Мне хотелось все делать для нее самому, своими руками. И еще мне хотелось спрашивать, спрашивать, спрашивать — я никак не мог понять главного: кто же допустил, что эти сведенья стали известны людям? Я догадывался, что делается с Саной, и у меня голова шла кругом, когда я представлял себе, что еще сотни, тысячи людей вот так же, цепенея от самого последнего человеческого страха, просыпаются в этот первый день нового года — их года.

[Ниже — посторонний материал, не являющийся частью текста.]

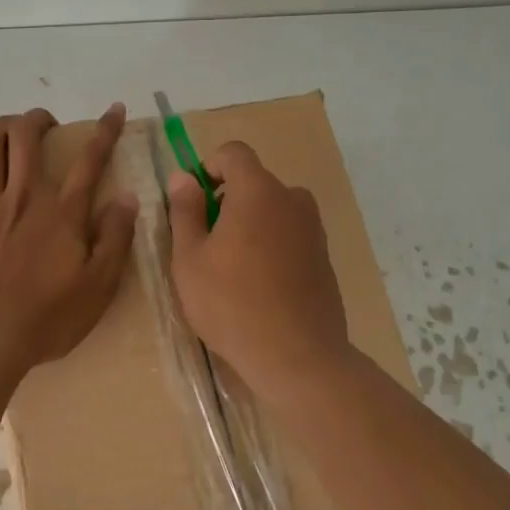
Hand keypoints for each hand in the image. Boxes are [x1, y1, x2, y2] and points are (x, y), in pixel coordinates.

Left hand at [0, 104, 137, 371]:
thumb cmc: (46, 317)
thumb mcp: (99, 285)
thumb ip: (115, 238)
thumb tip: (127, 197)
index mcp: (63, 213)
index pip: (90, 160)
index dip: (105, 130)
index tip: (114, 108)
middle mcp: (24, 197)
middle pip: (27, 138)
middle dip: (38, 120)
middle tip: (47, 124)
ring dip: (1, 126)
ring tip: (10, 127)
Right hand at [167, 140, 349, 384]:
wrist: (297, 356)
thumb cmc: (231, 303)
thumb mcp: (190, 258)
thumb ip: (185, 211)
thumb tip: (184, 177)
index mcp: (257, 191)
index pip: (234, 153)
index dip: (209, 167)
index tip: (195, 200)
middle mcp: (292, 200)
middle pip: (255, 182)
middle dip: (228, 200)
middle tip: (207, 242)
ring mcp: (313, 229)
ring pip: (274, 210)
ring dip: (251, 223)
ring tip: (232, 266)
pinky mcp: (324, 257)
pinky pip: (291, 235)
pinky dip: (272, 245)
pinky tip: (259, 286)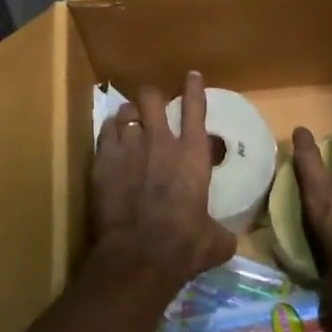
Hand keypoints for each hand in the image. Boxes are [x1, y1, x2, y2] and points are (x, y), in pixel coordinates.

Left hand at [91, 71, 236, 300]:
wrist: (138, 256)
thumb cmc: (183, 246)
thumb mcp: (214, 241)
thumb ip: (220, 232)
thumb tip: (228, 239)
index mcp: (192, 155)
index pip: (195, 109)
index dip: (194, 89)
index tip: (192, 75)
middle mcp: (160, 141)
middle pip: (152, 98)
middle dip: (151, 98)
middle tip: (151, 107)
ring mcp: (129, 147)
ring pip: (126, 111)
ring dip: (129, 115)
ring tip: (128, 123)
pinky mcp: (103, 160)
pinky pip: (105, 131)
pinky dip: (109, 132)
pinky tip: (110, 140)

Я не мог понять — зачем это сделали, зачем не уничтожили проклятый корабль вместе со всей массой этих ненужных и таких мучительных сведений — но я боялся, что сделаю ей больно, напоминая о вчерашнем. Я наклонился над ней, словно желая укрыть, уберечь ее от какой-нибудь нечаянной боли, и молчал, и она улыбнулась мне прежней, юной улыбкой и принялась зачесывать кверху свои тяжелые волосы. Она подняла их высоко над головой, быстрым привычным движением намотала себе на руку и стала закалывать узкими пряжками из темно-синего металла. Я забыл обо всем на свете и сидел и смотрел, как она это делает, а когда она снова глянула на меня, я только слегка пожал плечами, словно прося извинить мое любопытство. Я так много думал о Сане, я тысячи раз представлял себе. как она идет и как наклоняет голову чуть-чуть вправо, и как она одевается, и много всего еще; но я никогда не мог представить себе, как она причесывается, просто потому, что раньше она никогда этого при мне не делала. Я вообще не помнил о том, что женщины причесываются. Поэтому я и удивлялся ее движениям, чуточку механическим, бездумным, и в то же время бесконечно древним, я бы сказал даже — ритуальным, как слегка угловатые, заученные позы индийских девочек-жриц на старинных миниатюрах.